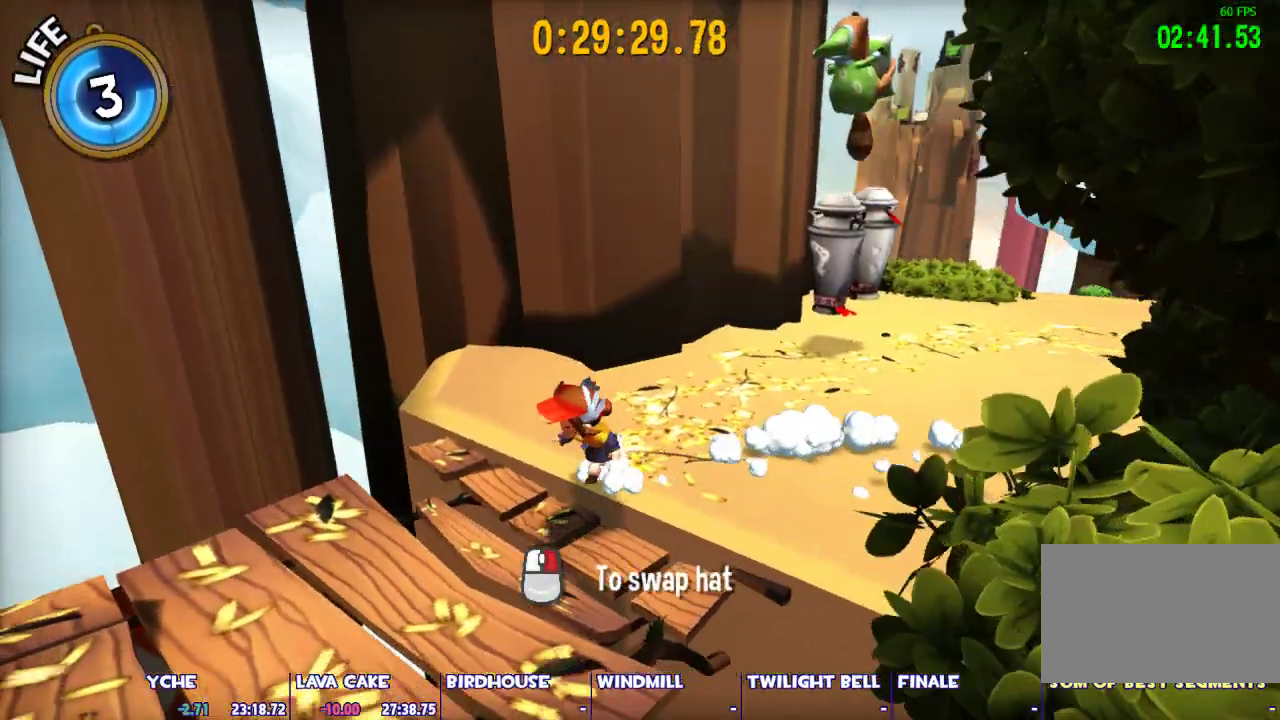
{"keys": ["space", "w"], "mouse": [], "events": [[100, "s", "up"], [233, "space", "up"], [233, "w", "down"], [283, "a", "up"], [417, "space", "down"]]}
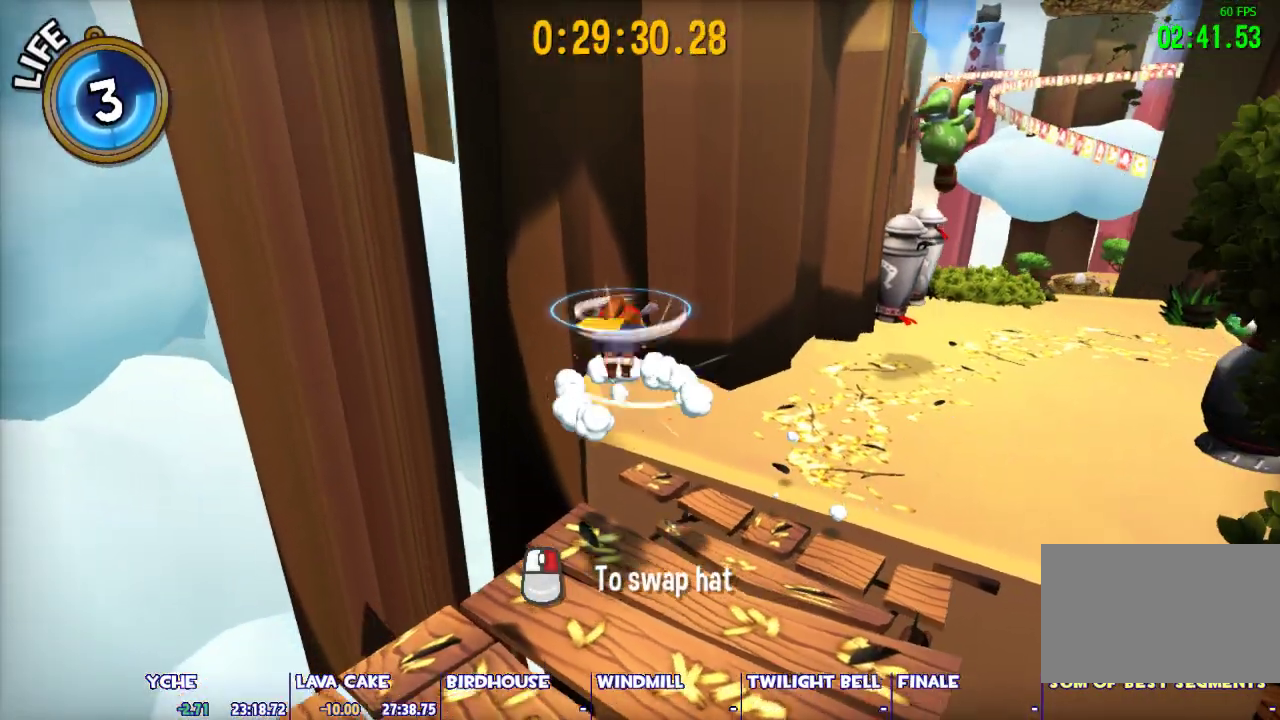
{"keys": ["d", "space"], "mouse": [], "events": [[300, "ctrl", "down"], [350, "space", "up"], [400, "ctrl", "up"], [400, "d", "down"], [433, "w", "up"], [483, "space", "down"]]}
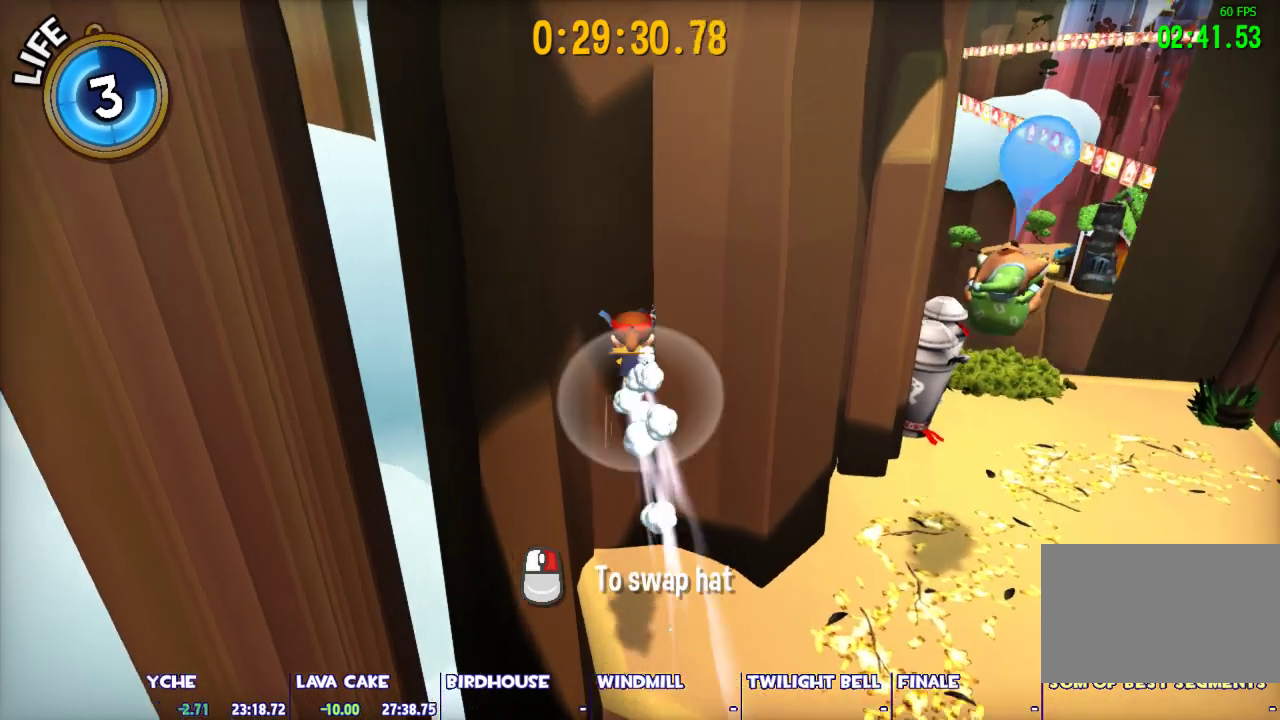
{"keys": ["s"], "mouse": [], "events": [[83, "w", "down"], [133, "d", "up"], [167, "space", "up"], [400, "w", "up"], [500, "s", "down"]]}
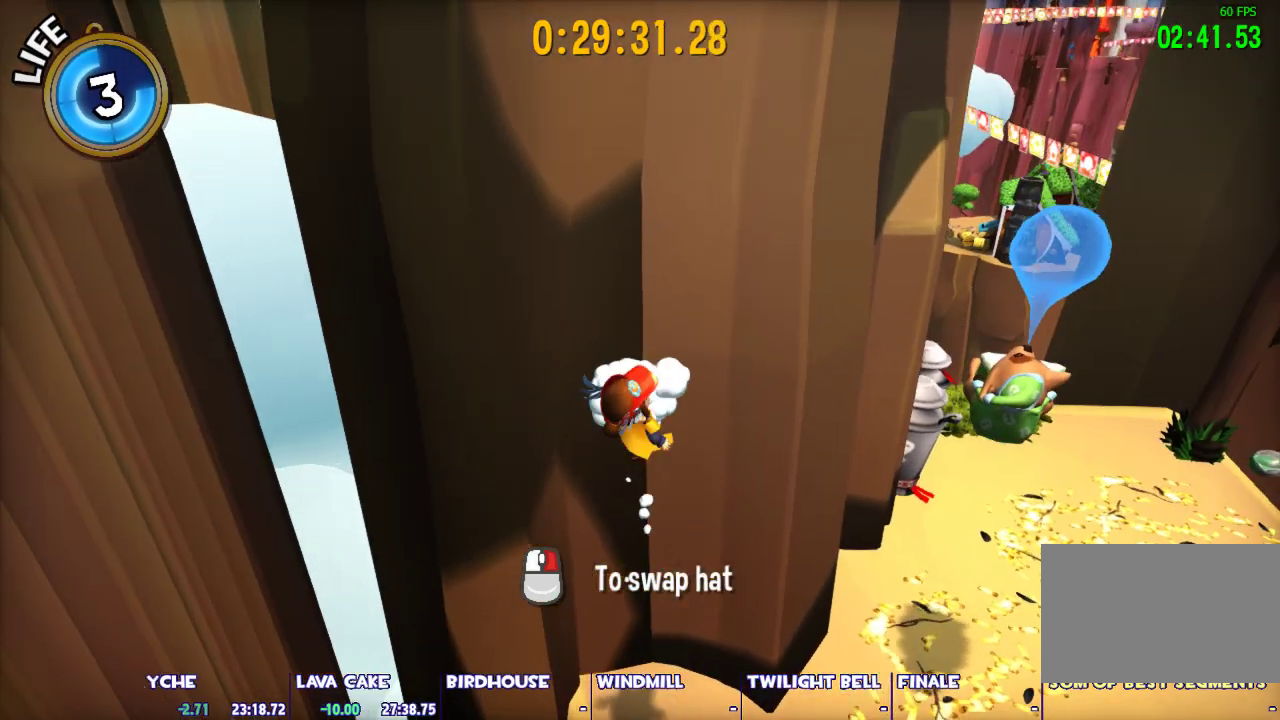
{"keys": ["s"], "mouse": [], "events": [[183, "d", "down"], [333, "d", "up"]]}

◆ **Action item**: Every line of the material must be returned exactly; leave the images out.

◆ **Answer to the exercise**:
{"keys": ["space", "w"], "mouse": [], "events": [[100, "s", "up"], [233, "space", "up"], [233, "w", "down"], [283, "a", "up"], [417, "space", "down"]]}
{"keys": ["d", "space"], "mouse": [], "events": [[300, "ctrl", "down"], [350, "space", "up"], [400, "ctrl", "up"], [400, "d", "down"], [433, "w", "up"], [483, "space", "down"]]}
{"keys": ["s"], "mouse": [], "events": [[83, "w", "down"], [133, "d", "up"], [167, "space", "up"], [400, "w", "up"], [500, "s", "down"]]}
{"keys": ["s"], "mouse": [], "events": [[183, "d", "down"], [333, "d", "up"]]}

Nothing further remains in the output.